Market commentary: April 2013

By April 2, 2013No Comments

SUMMARY. The European authorities have taken their level of incompetence to new levels over the last fortnight. Cyprus is not unique, and savers in UK banks should be wary.

P.S. If you haven’t been in touch regarding your ISA yet, could you do so urgently. Thanks.

The EU politicians and eurocrats are a determined bunch, including some huge intellects, and should not be underestimated.  Yet the events of the last 2 weeks have taken their level of incompetence to a new level. 

The original decision to steal, sorry, apply a levy to all Cypriot deposit holders was perfectly legal.  The subsequent decision to exclude small savers was purely political – but the damage has been done.  Depositors throughout the eurozone are now exposed, and they (increasingly) get it.

For example, one client was in Spain after the first Cyprus announcement. She quickly observed queues forming at ATMs, with many closed or limiting withdrawals. This is a glimpse of the (very near?) future.

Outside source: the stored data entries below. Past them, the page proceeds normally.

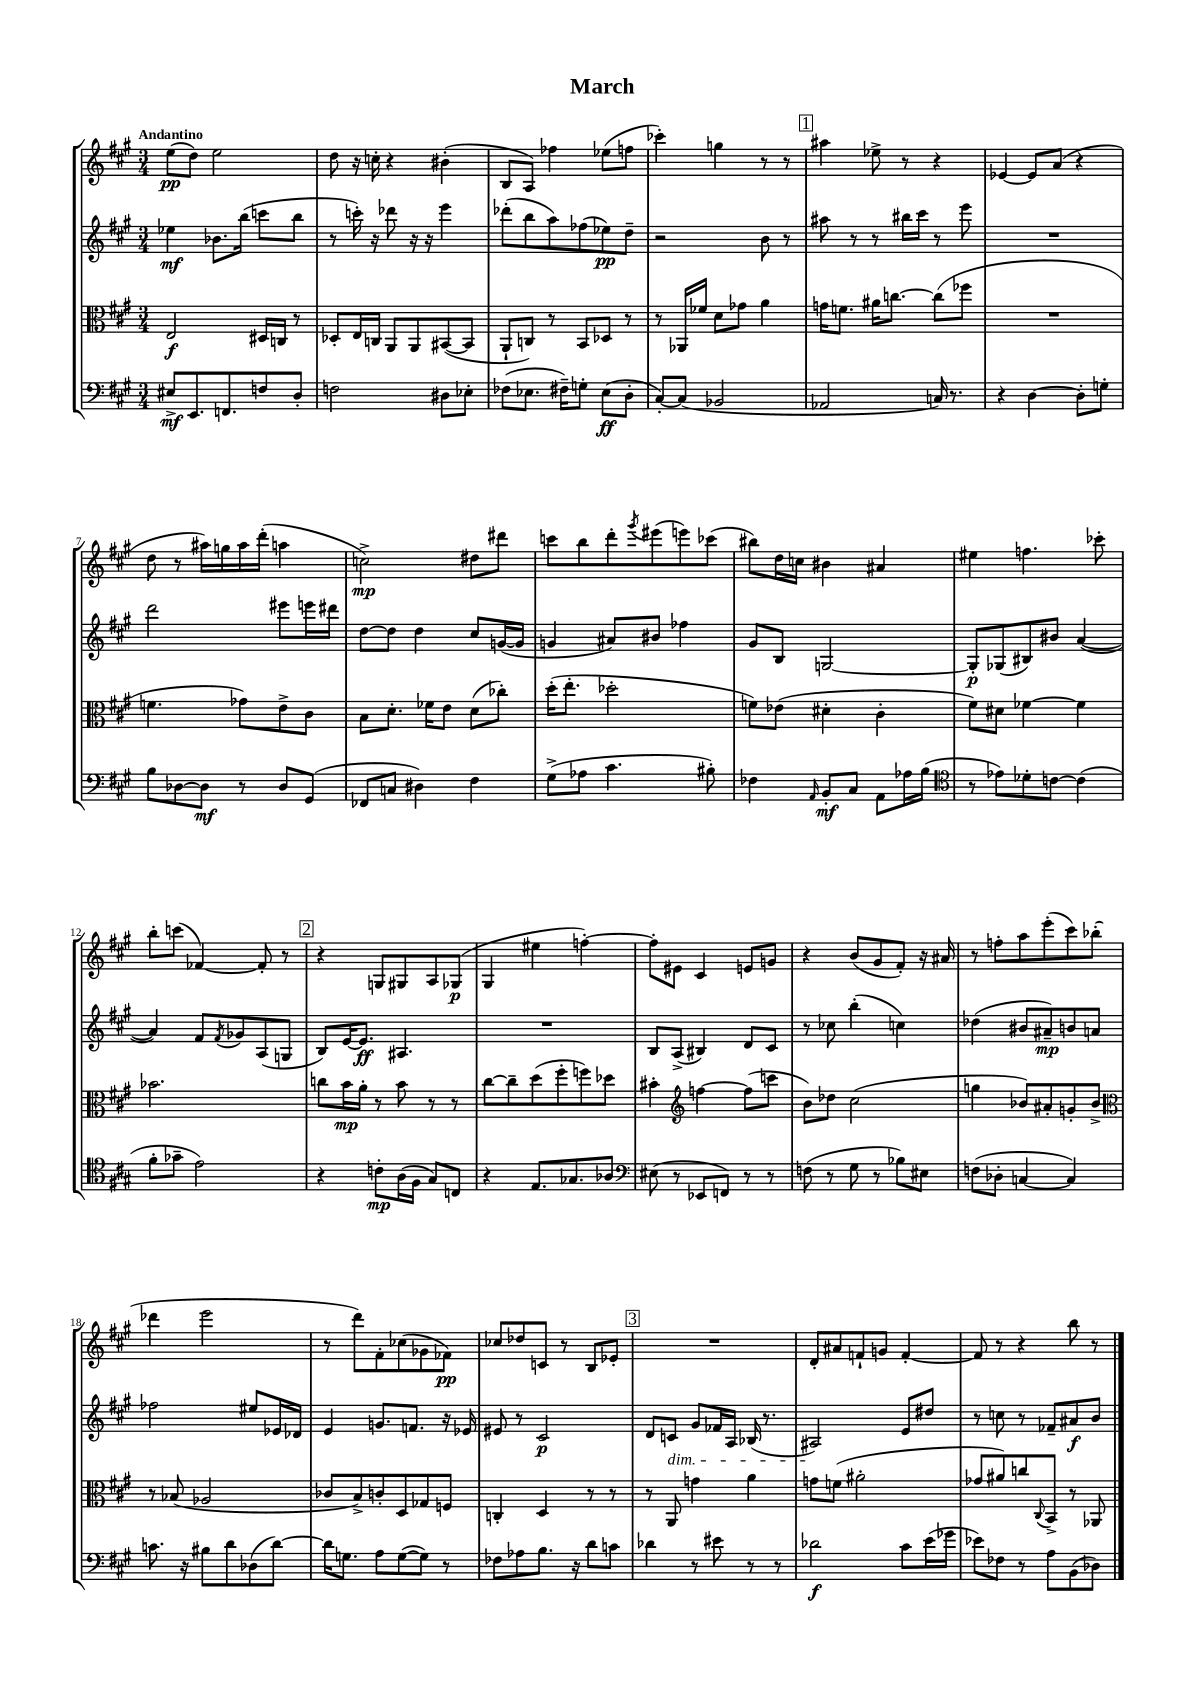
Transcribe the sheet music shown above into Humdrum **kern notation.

**kern	**kern	**kern	**kern
*staff4	*staff3	*staff2	*staff1
*clefF4	*clefC3	*clefG2	*clefG2
*k[f#c#g#]	*k[f#c#g#]	*k[f#c#g#]	*k[f#c#g#]
*M3/4	*M3/4	*M3/4	*M3/4
8E#^	2E	4ee-	(8ee
8.EE	.	.	8dd)
.	.	8.b-	2ee
8.FF	.	.	.
.	.	(16bb	.
8F	16D#	8ccc	.
.	16C	.	.
8D'	8r	8bb	.
=	=	=	=
2F	8D-'	8r	8dd
.	16E	16ccc')	16r
.	16C	16r	16cc'
.	8AA	8ddd-	4r
.	8AA	16r	.
.	.	16r	.
8D#	([8BB#	4eee	(4b#'
8E-'	8BB#]	.	.
=	=	=	=
(8F-	8AA`	(8ddd-'	8B
8.E-	8C)	8bb	8A)
.	8r	8aa)	4ff-
16F#~)	.	.	.
8G'	8BB	(8ff-	.
(8E-	8D-	8ee-)	(8ee-
8D'	8r	8dd~	8ff
=	=	=	=
[8C#')	8r	2r	4ccc-')
(8C#]	16AA-	.	.
.	16f-	.	.
2BB-	8d	.	4gg
.	8g-	.	.
.	4a	8b	8r
.	.	8r	8r
=	=	=	=
2AA-	16g	8aa#	4aa#
.	8.f	.	.
.	.	8r	.
.	16a#	8r	8ee-^
.	[8.cc	.	.
.	.	16bb#	8r
.	.	16ccc#	.
16C)	(8cc]	8r	4r
8.r	.	.	.
.	8ff-	8eee	.
=	=	=	=
4r	2.r	2.r	[4e-
[4D	.	.	8e-]
.	.	.	(8a
8D']	.	.	4r
8G'	.	.	.
=	=	=	=
8B	4.f	2ddd	8dd
[8D-	.	.	8r
8D-]	.	.	16aa#)
.	.	.	16gg
8r	8g-)	.	16aa#
.	.	.	(16ddd'
8D-	8e^	8eee#	4aa
(8GG#	8c#	16eee	.
.	.	16ddd#	.
=	=	=	=
8FF-	8B	[8dd	2cc^)
8C	8.d'	8dd]	.
4D#)	.	4dd	.
.	16f-	.	.
.	8e	.	.
4F#	(8d	8cc#	8dd#
.	8cc-')	([16g	8ddd#
.	.	16g]	.
=	=	=	=
(8G#^	(16dd'	4g	8ccc
.	8.ee'	.	.
8A-	.	.	8bb
4.c#	2dd-'	8a#)	8ddd'
.	.	.	8qggg#
.	.	8b#	(8eee#
.	.	4ff-	8eee)
8B#')	.	.	(8ccc-
=	=	=	=
4F-	8f)	8g#	8bb#)
.	(8e-	8B	16dd
.	.	.	16cc
16qqAA	.	.	.
8BB'	4d#'	[2G	4b#
8C#	.	.	.
8AA	4c#'	.	4a#
16A-	.	.	.
(16B	.	.	.
=	=	=	=
*clefC4	*	*	*
8r	8f#)	8G']	4ee#
8e-)	8d#	(8G-	.
8d-'	[4f-	8B#)	4.ff
[8c	.	8b#	.
(4c]	4f-]	([4a	.
.	.	.	8ccc-'
=	=	=	=
8f#'	2.b-	4a])	8bb'
8g-~	.	.	(8ccc
2e)	.	8f#	[4f-)
.	.	8qf#	.
.	.	8g-	.
.	.	(8A	8f-']
.	.	8G	8r
=	=	=	=
4r	8cc	8B)	4r
.	16b	[16e	.
.	16a'	8.e]	.
8c'	8r	.	8G
(16A	8b	4.A#	8G#
16F#	.	.	.
8G#)	8r	.	8A
8C	8r	.	(8G-
=	=	=	=
4r	[8cc#	2.r	4G#
.	8cc#~]	.	.
8.E	(8dd	.	4ee#
.	8ff#'	.	.
8.G-	.	.	.
.	8ff)	.	[4ff')
8A-	8dd-	.	.
=	=	=	=
*clefF4	*	*	*
(8E#	4b#'	8B	8ff']
8r	.	(8A^	8e#
*	*clefG2	*	*
8EE-	[4ff	4B#)	4c#
8FF)	.	.	.
8r	(8ff]	8d	8e
8r	8ccc	8c#	8g
=	=	=	=
(8F	8b)	8r	4r
8r	8dd-	8cc-	.
8G#	(2cc#	(4bb'	(8b
8r	.	.	8g#
8B-)	.	4cc)	8f#')
8E#	.	.	16r
.	.	.	16a#
=	=	=	=
(8F	4gg	(4dd-	8r
8D-'	.	.	8ff'
[4C	8b-)	8b#	8aa
.	8a#'	8a#~)	(8eee'
4C])	8g'	8b	8ccc#)
.	8b-^	8a	(8bb-'
=	=	=	=
*	*clefC3	*	*
8.c	8r	2ff-	4ddd-
.	(8B-	.	.
16r	.	.	.
8B#	2A-	.	2eee
8d	.	.	.
(8D-	.	8ee#	.
[8d)	.	16e-	.
.	.	16d-	.
=	=	=	=
16d]	8c-	4e	8r
8.G	.	.	.
.	8B^)	.	8ddd)
8A	8c'	8.g	8f#'
([8G	8D	.	(8cc-
.	.	8.f	.
8G])	8G-	.	8g-
8r	8F	16r	8f-)
.	.	16e-	.
=	=	=	=
8F-	4C'	8e#	8cc-
8A-	.	8r	8dd-
8.B	4D	2c#	8c
.	.	.	8r
16r	.	.	.
8d	8r	.	8B
8c	8r	.	8e-'
=	=	=	=
4d-	8r	8d	2.r
.	8AA	8c	.
8r	4g	8g#	.
8e#	.	16f-	.
.	.	16A	.
8r	4a	(16B-	.
.	.	8.r	.
8r	.	.	.
=	=	=	=
2d-	8g	2A#)	8d'
.	(8f	.	8a#
.	2a#'	.	8f`
.	.	.	8g
8c#	.	8e	[4f'
(16e	.	8dd#	.
16g-	.	.	.
=	=	=	=
8e-)	8g-	8r	8f]
8F-	8a#)	8cc	8r
8r	8cc	8r	4r
.	8qqC#	.	.
8A	8BB^	8f-~	.
(8BB	8r	8a#	8bb
8D-)	8AA-	8b	8r
==	==	==	==
*-	*-	*-	*-
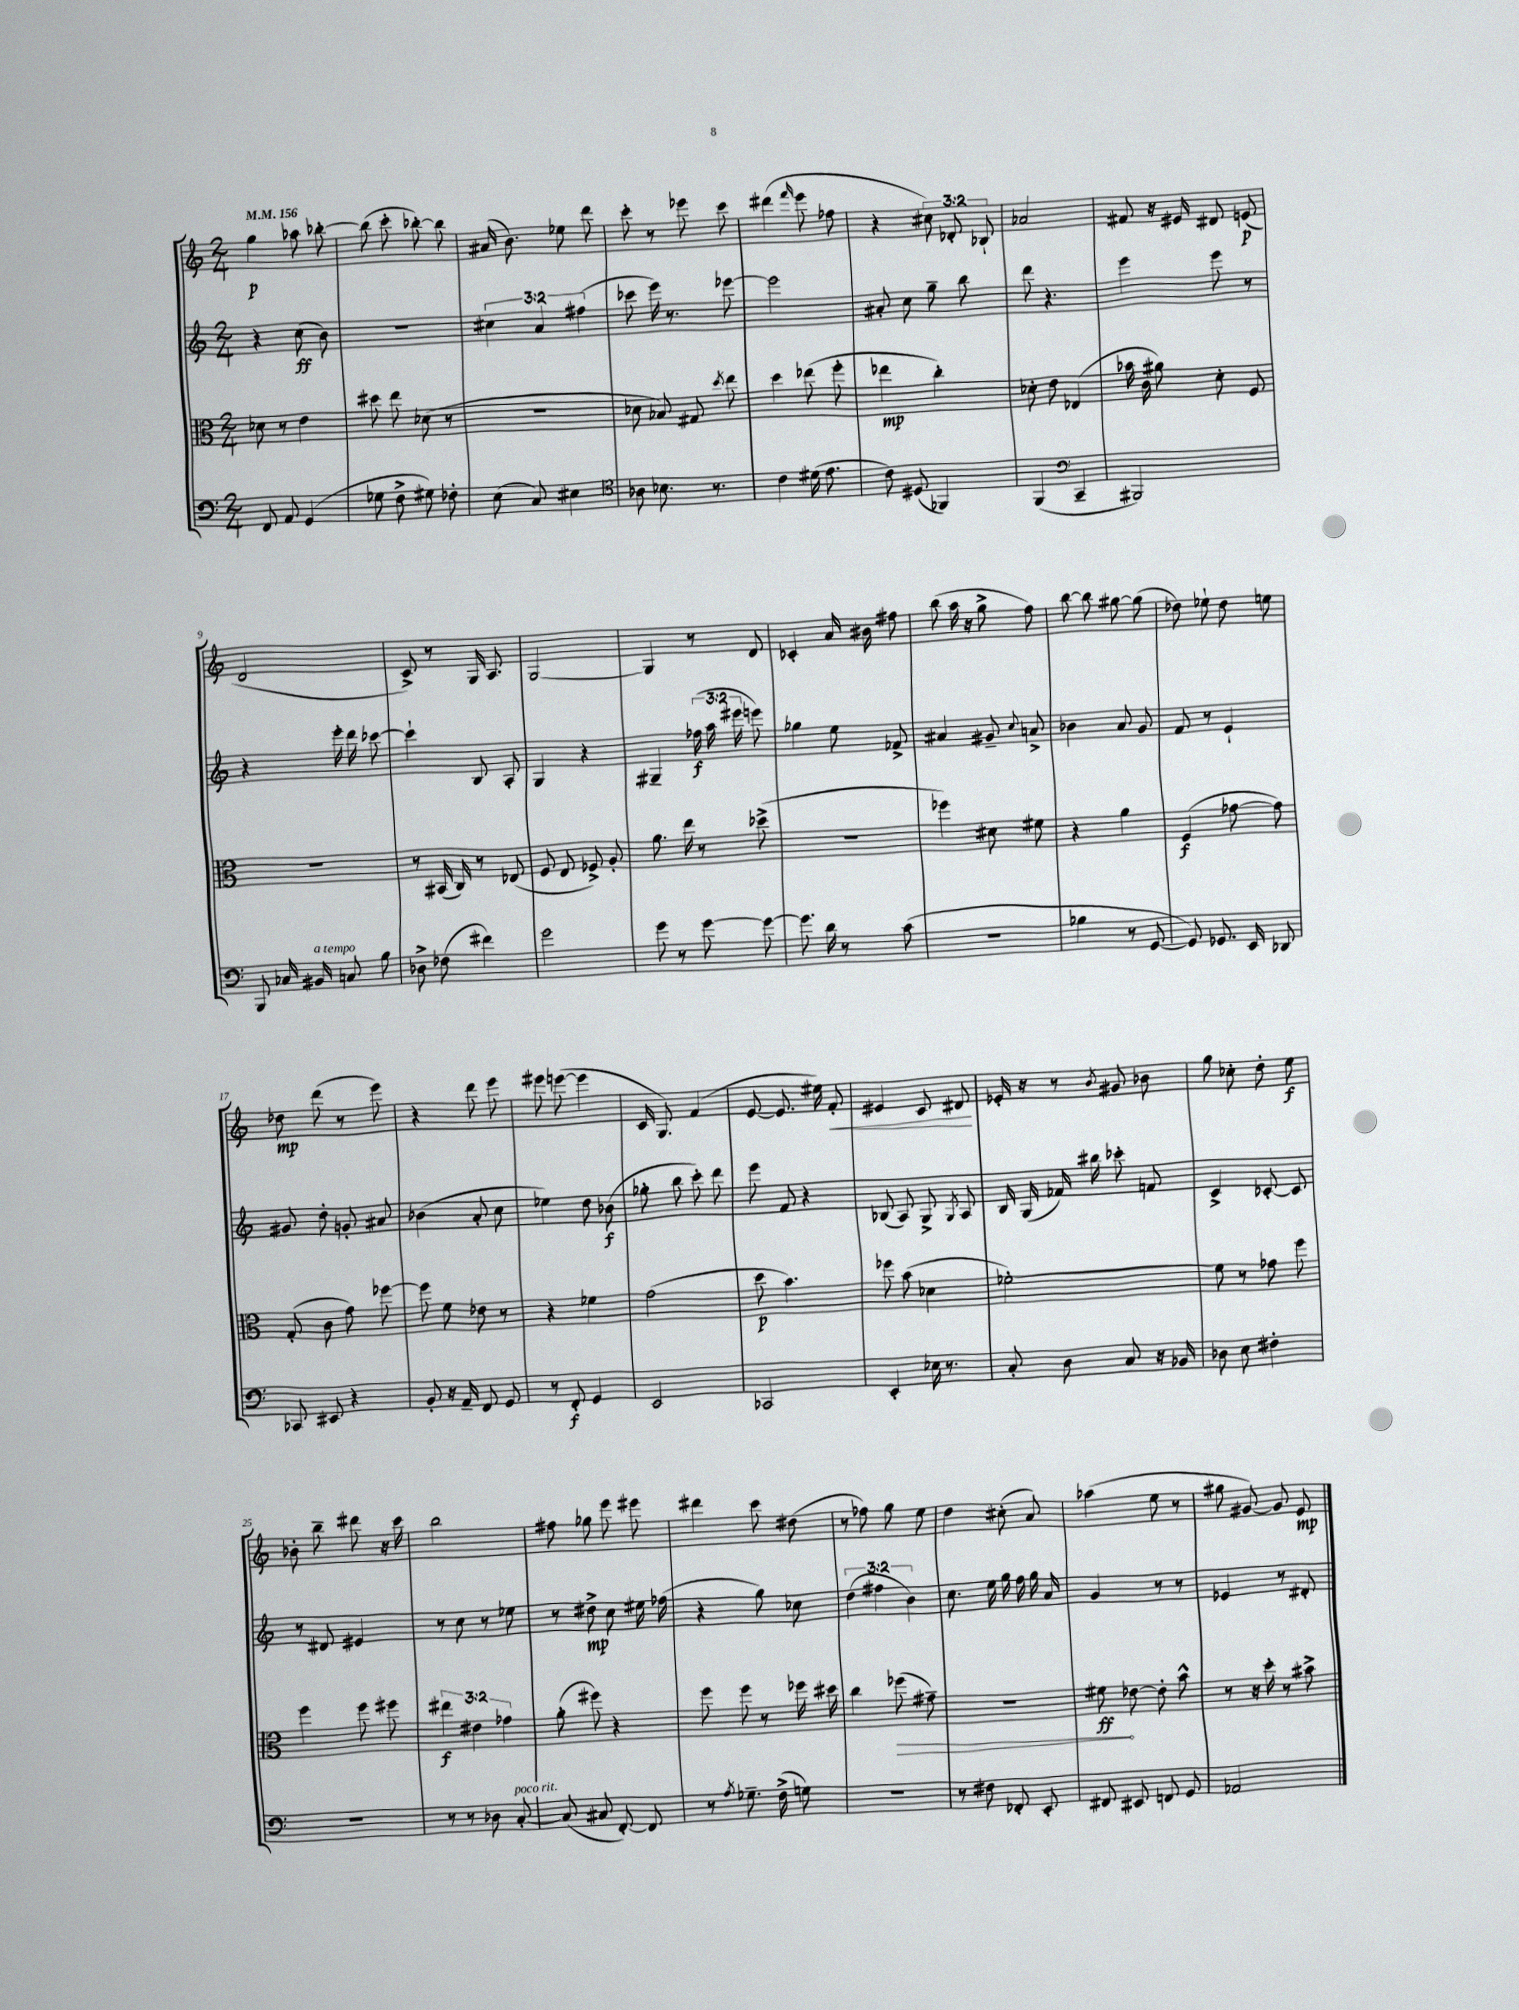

Bank runs are not a construct of economists. Recall the Northern Rock queues in 2007. They are real and ugly, and when they occur either banks go bust (and depositors lose money) or Governments provide guarantees at some level.  In the case of the eurozone it is clear that the 100,000 euro guarantee is a fiction, and whether it is applied is at the discretion of the Germans.  And God help you if your deposit is larger.

Now the Cypriot authorities, prodded along by the EU authorities, have also introduced capital controls.  This can only increase fear throughout the eurozone, and a real threat of wider bank runs.

Yet the branches of those same Cypriot banks remained open throughout in London and Moscow! And, Reuters reports, there have been no limits on withdrawals. Bonkers?  Louis Gave (French analyst) cites this as evidence that EU policymakers are not evil, rather they are simply ignorant of how financial markets work.

Among others, the Luxembourg Prime Minister, Jean-Claude Juncker, has been at pains to point out that Cyprus is unique. But this is the same man who said “When it becomes serious you have to lie”.

Key features are shared by too many eurozone countries:  deep recession, unsustainable debts, flakey banking system, voter disquiet.

Is France OK?  The French work the least hours of any developed country; labour costs are horribly uncompetitive; profits of French companies are 60% of the European average.  BNP-Paribas has 31x leverage – the same as Lehman Brothers when it went bust.  Germany OK? Deutsche Bank has leverage of 60x.

UK savers would do well to remember that when you deposit money with a bank you lend it to them, it becomes their asset to do with what they will (to a very large extent).  It is no longer your money, you are simply owed the money by your bank, and they may or may not be able to repay it at the time you want it back.